Art. 12 Termination of business relationship
The Bank or the client may terminate the business relationship at any time and at either’s own discretion. The Bank may in particular cancel credit facilities at any time and demand repayment of debts without notice.
Art. 13 Outsourcing of operations
The Bank reserves the right to outsource, in whole or in part, certain areas of business (e.g. funds transfer and securities operations).
Art. 14 Applicable law and venue for legal proceedings All legal relations between the client and the Bank are governed by Swiss law. The exclusive venue for any kind of legal proceedings is Zurich or the place of business of the Swiss branch of the Bank with which the contractual relationship exists. The Bank also reserves the right to take legal action against the client before any other competent court.
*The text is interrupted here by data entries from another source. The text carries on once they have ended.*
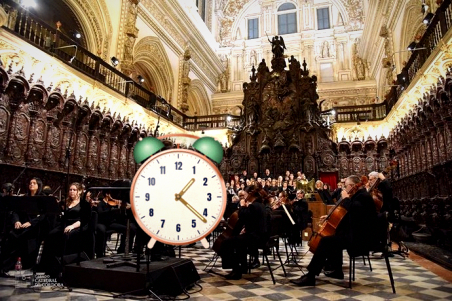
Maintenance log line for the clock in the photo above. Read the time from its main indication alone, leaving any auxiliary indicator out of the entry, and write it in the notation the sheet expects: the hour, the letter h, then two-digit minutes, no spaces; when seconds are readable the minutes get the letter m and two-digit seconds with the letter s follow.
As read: 1h22
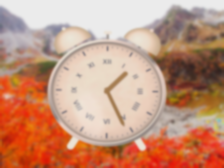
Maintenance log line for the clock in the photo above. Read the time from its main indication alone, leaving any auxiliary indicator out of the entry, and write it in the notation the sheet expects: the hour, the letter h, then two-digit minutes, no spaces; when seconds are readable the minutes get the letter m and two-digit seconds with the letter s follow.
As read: 1h26
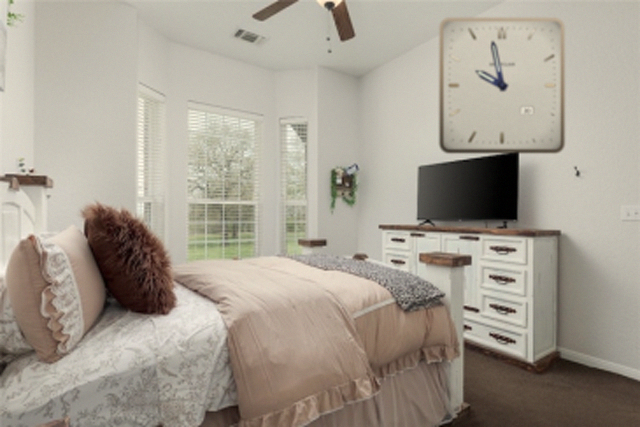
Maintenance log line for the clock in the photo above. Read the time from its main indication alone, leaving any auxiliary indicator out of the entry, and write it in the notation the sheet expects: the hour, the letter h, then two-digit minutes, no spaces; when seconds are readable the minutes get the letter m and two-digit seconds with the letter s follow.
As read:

Art. 15 Bank customer secrecy
All agents, employees and representatives of the Bank are obliged by law to treat the business transactions of the client with confidentiality. The client releases the Bank from its obligation to secrecy in so far as this is necessary to safeguard the legitimate interests of the Bank: 0 in the case of legal proceedings against the Bank initiated by the client 0 to secure claims of the Bank and enable it to make use of securities of the client or third parties 0 to collect claims by the Bank against the client 0 in the case of client accusations against the Bank in public or to the authorities in Switzerland or abroad 0 to the extent the terms applying to transactions in foreign securities or rights demand disclosure. All legal obligations imposed upon the Bank to disclose information are expressly reserved.
Art. 16 Amendments to the General Conditions
The Bank reserves the right to amend the General Conditions at any time. The client will be notified in writing or by other suitable means.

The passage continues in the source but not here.